また現在の『内密出産』につながる経緯、国が示した内密出産のガイドラインの問題点など、なるべく長くならないように話しました。聞いている人の中には怪訝そうな顔をされる方もいて、おそらく「この人はゆりかごに反対なのだろうか」と思われたのではないかと感じました。この15年間を見てきて、ゆりかごの存在意義は確実にあったと思っています。そのことははっきりと伝えました。一方で、よく指摘される「出自を知る権利」や母子の健康面などの課題があることも明らかです。そうしたことを付け加えました。
賛成か反対か、善か悪かと、物事を二極化して思考を単純化してしまうと、思考停止状態に陥ってしまうことが問題だと思っています。考えの同じ人たちだけが集まって反対の意見を聞かなくなる。どちらかの側に立ち、相手を論破することに必死になる。その方が居心地がいいのかもしれませんが、それでは抱えている課題の解決にはつながらないし、よりよいものにもなっていかない。賛成か反対かの議論に終始している間に新たな課題が生まれ、旧来からの課題が手付かずとなり、より深刻な事態に陥ってしまうこともあるのではないでしょうか。

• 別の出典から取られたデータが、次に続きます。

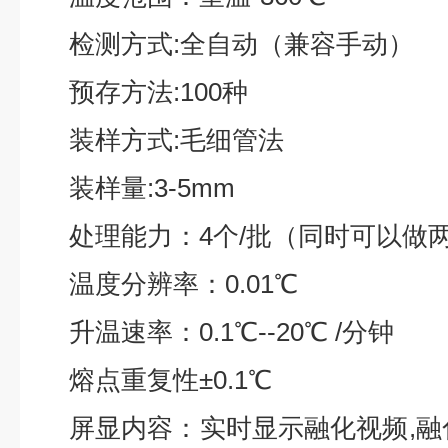
检测方式
:
全自动（兼容手动）
预存方法
:100
种
装样方式
:
毛细管法
装样量
:3-5mm
处理能力：
4
个
/
批（同时可以做
温度分辨率：
0.
0
1
℃
升温速率：
0.1
℃
--20
℃
/
分钟
熔点重复性
±0.
1
℃
屏显内容
：
实时显示融化视频
,
融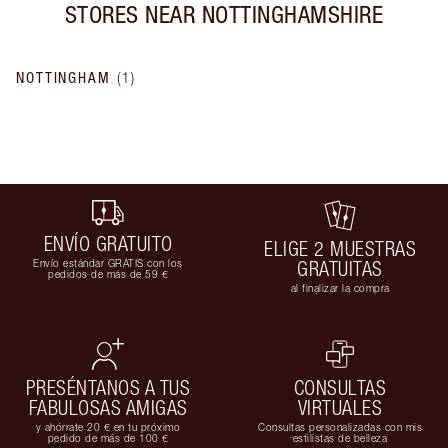
STORES NEAR
NOTTINGHAMSHIRE
NOTTINGHAM
(
1
)
ENVÍO GRATUITO
ELIGE 2 MUESTRAS
Envío estándar GRATIS con los
GRATUITAS
pedidos de más de 59 €
al finalizar la compra
PRESÉNTANOS A TUS
CONSULTAS
FABULOSAS AMIGAS
VIRTUALES
y ahórrate 20 € en tu próximo
Consultas personalizadas con mis
pedido de más de 100 €
estilistas de belleza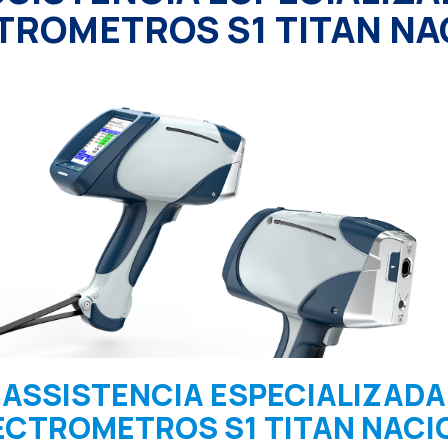
TROMETROS S1 TITAN NA
ASSISTENCIA ESPECIALIZADA
ECTROMETROS S1 TITAN NACI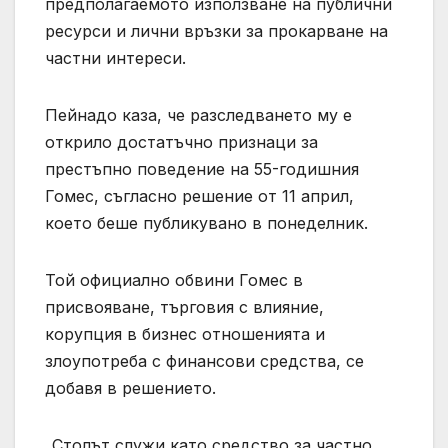
предполагаемото използване на публични
ресурси и лични връзки за прокарване на
частни интереси.
Пейнадо каза, че разследването му е
открило достатъчно признаци за
престъпно поведение на 55-годишния
Гомес, съгласно решение от 11 април,
което беше публикувано в понеделник.
Той официално обвини Гомес в
присвояване, търговия с влияние,
корупция в бизнес отношенията и
злоупотреба с финансови средства, се
добавя в решението.
„Столът служи като средство за частно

「私はこんな立場です。こんないいところがある一方で、こんな課題も抱えています」
ロジカルシンキングの一種なのかもしれませんが、そんな思考を大切にした方がいいと思っています。「面倒くさい」と一蹴されてしまいそうですが、世の中は複雑で面倒くさいものです。実際、先日の話は、怪訝そうな顔をされる方もいましたが、新たな視点を得たことに感謝される方もおられました。やはり、どう思われようと、しっかりと話すことは大事なようです。